Passage to read below:
160. National Intelligence Estimate0

NIE 11-5-62

POLITICAL DEVELOPMENTS IN THE USSR AND THE COMMUNIST WORLD

The Problem

To examine the political situation in the USSR and the world Communist movement, particularly in the light of the XXII Party Congress and developments in the Sino-Soviet dispute, and to estimate major trends.

[Page 375]

Principal Conclusions

A.
Within the USSR, Khrushchev remains the most powerful single leader, and we believe that his leadership is not in danger at present. His control over policy, however, is subject to restraints; conservative resistance has forced him to compromise or postpone his proposals on such matters as economic policy, military force structure, and the partyʼs role in Soviet society.
B.
Present trends suggest that, over the long term, popular aspirations are likely to acquire a larger influence in Soviet domestic politics. There are some prospects for further moderation of totalitarian controls; however, such a trend depends not only on social forces but also on external events and developments in top level politics.
C.
Sino-Soviet relations are in a critical phase just short of an acknowledged and definitive split. There is no longer much chance of a fundamental resolution of differences. In our view, the chances that such a split can be avoided during 1962 are no better than even.1
D.
End of Passage to read.
Data section below:
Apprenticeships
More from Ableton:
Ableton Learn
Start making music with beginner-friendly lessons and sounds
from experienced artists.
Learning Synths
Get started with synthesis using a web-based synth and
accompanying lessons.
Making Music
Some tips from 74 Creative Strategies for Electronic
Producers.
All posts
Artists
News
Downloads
End of Data section.
- **What you are asked to do**
According to the intelligence estimate, what are the chances that a Sino-Soviet split can be avoided during 1962? The extracted records aren't needed for this.

- **Response for this exercise**
No better than even.